** Exercise goal **
Your answer must hold only the lines below from the line containing "configure the scaling of their" through the line containing "State Synchronizer, a", each reproduced exactly.

■ ■ ■

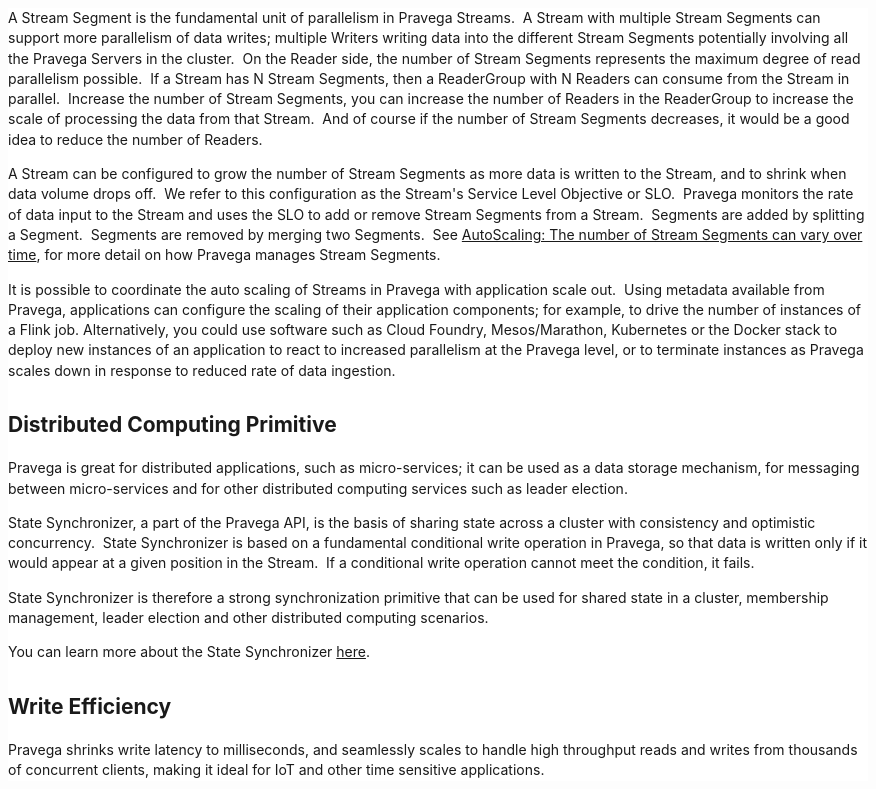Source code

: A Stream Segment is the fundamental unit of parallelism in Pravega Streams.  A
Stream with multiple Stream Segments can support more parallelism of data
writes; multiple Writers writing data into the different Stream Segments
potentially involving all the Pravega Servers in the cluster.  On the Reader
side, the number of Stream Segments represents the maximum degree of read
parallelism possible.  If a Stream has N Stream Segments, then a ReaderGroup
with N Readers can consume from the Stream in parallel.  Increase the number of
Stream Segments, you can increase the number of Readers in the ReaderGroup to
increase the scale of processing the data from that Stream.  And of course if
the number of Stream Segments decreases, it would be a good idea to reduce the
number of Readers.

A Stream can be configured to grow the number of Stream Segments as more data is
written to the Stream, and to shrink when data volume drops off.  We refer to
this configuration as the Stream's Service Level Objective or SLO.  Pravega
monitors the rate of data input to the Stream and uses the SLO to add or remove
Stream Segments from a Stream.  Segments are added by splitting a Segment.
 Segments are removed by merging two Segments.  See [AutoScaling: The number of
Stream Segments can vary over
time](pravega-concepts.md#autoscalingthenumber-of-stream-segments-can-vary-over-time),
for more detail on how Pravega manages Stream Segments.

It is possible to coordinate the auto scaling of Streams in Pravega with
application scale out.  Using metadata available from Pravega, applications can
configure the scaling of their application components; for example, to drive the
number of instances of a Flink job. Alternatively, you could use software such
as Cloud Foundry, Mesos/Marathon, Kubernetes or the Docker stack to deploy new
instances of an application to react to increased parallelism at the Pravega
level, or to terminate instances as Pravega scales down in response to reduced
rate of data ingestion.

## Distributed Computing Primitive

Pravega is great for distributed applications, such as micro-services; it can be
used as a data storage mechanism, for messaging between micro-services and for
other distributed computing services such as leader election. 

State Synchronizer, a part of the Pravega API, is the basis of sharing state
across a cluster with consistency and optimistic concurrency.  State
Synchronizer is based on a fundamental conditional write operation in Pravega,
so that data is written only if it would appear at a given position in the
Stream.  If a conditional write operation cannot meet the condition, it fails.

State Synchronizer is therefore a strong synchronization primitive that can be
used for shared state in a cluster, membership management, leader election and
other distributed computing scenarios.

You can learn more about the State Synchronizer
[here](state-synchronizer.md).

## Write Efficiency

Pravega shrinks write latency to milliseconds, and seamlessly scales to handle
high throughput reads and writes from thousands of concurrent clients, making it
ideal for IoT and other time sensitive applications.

■ ■ ■

** Answer to this task **
configure the scaling of their application components; for example, to drive the
number of instances of a Flink job. Alternatively, you could use software such
as Cloud Foundry, Mesos/Marathon, Kubernetes or the Docker stack to deploy new
instances of an application to react to increased parallelism at the Pravega
level, or to terminate instances as Pravega scales down in response to reduced
rate of data ingestion.

## Distributed Computing Primitive

Pravega is great for distributed applications, such as micro-services; it can be
used as a data storage mechanism, for messaging between micro-services and for
other distributed computing services such as leader election. 

State Synchronizer, a part of the Pravega API, is the basis of sharing state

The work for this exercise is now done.